- Data to examine
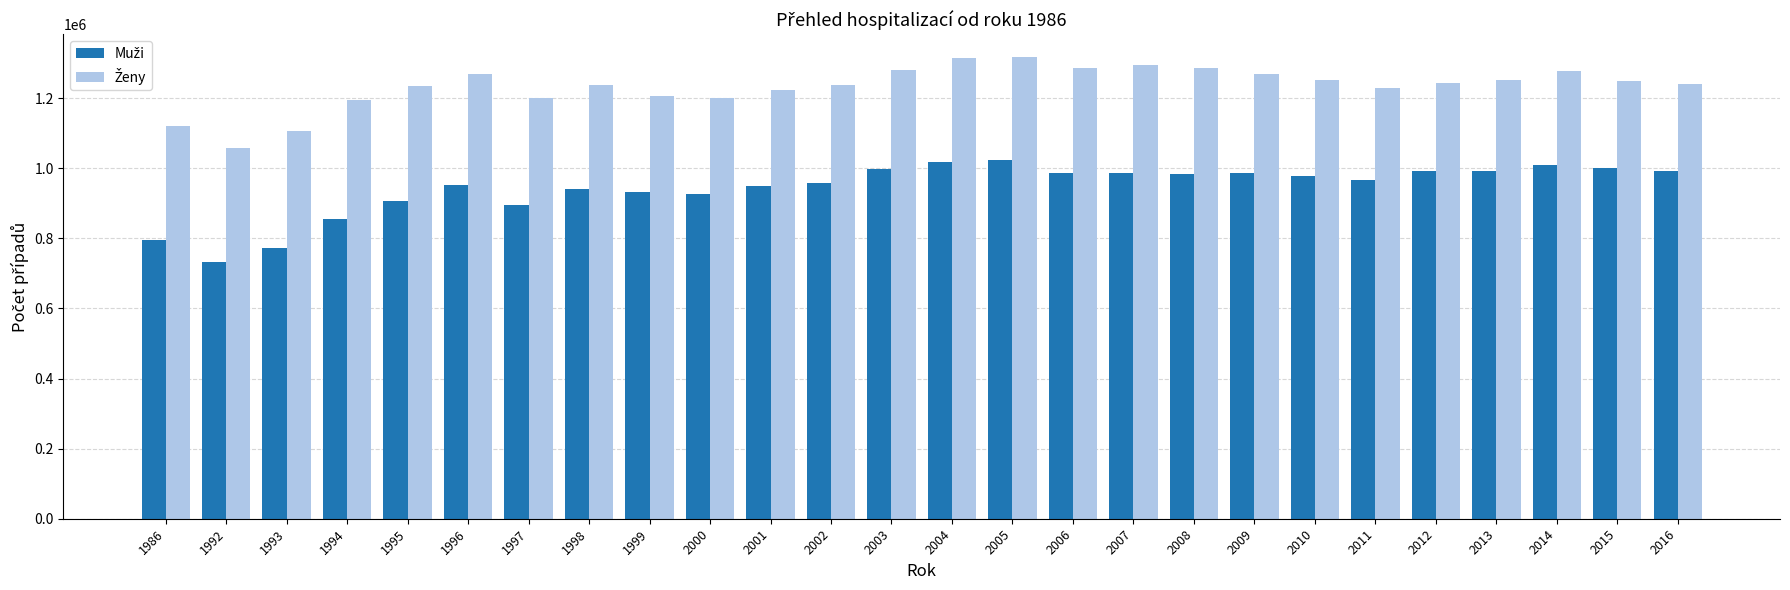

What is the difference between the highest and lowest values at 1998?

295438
--
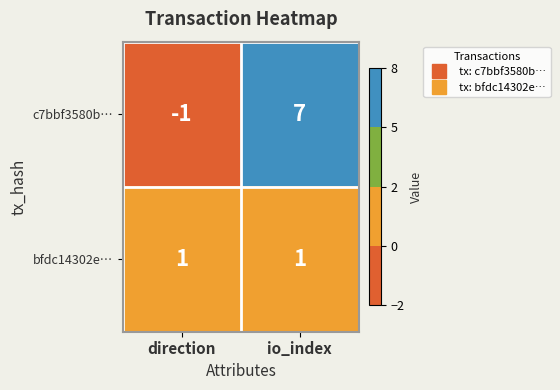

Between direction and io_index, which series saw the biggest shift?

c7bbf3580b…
==
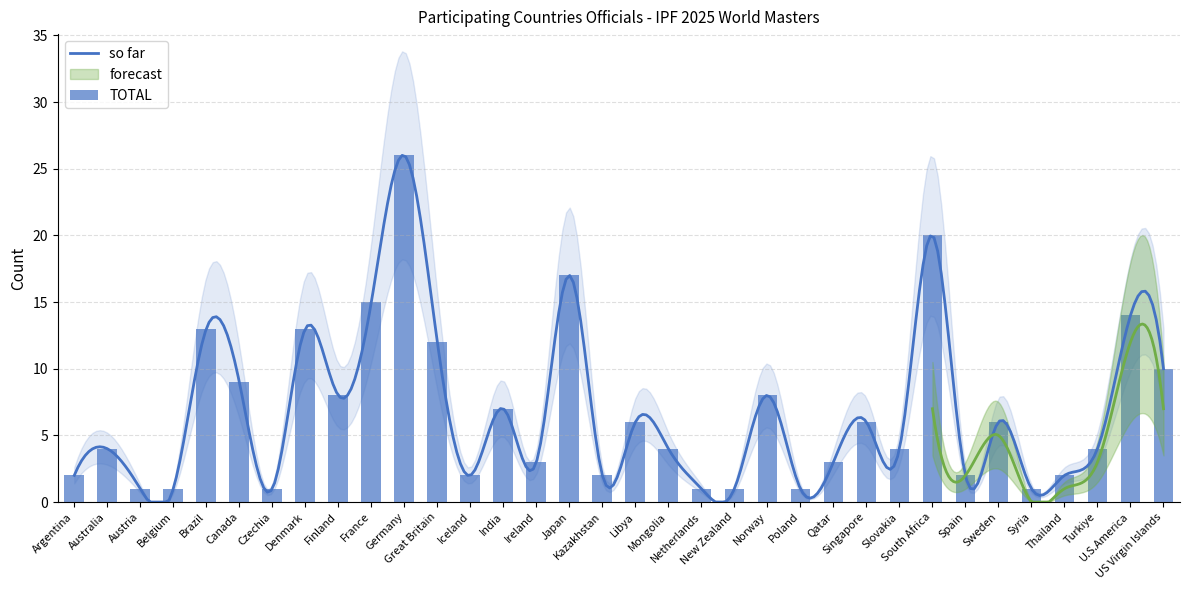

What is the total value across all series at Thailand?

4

- Work request
Gather every line in the rows above that contains the string "series", with case taken into account.

- Written reply
Between direction and io_index, which series saw the biggest shift?
What is the total value across all series at Thailand?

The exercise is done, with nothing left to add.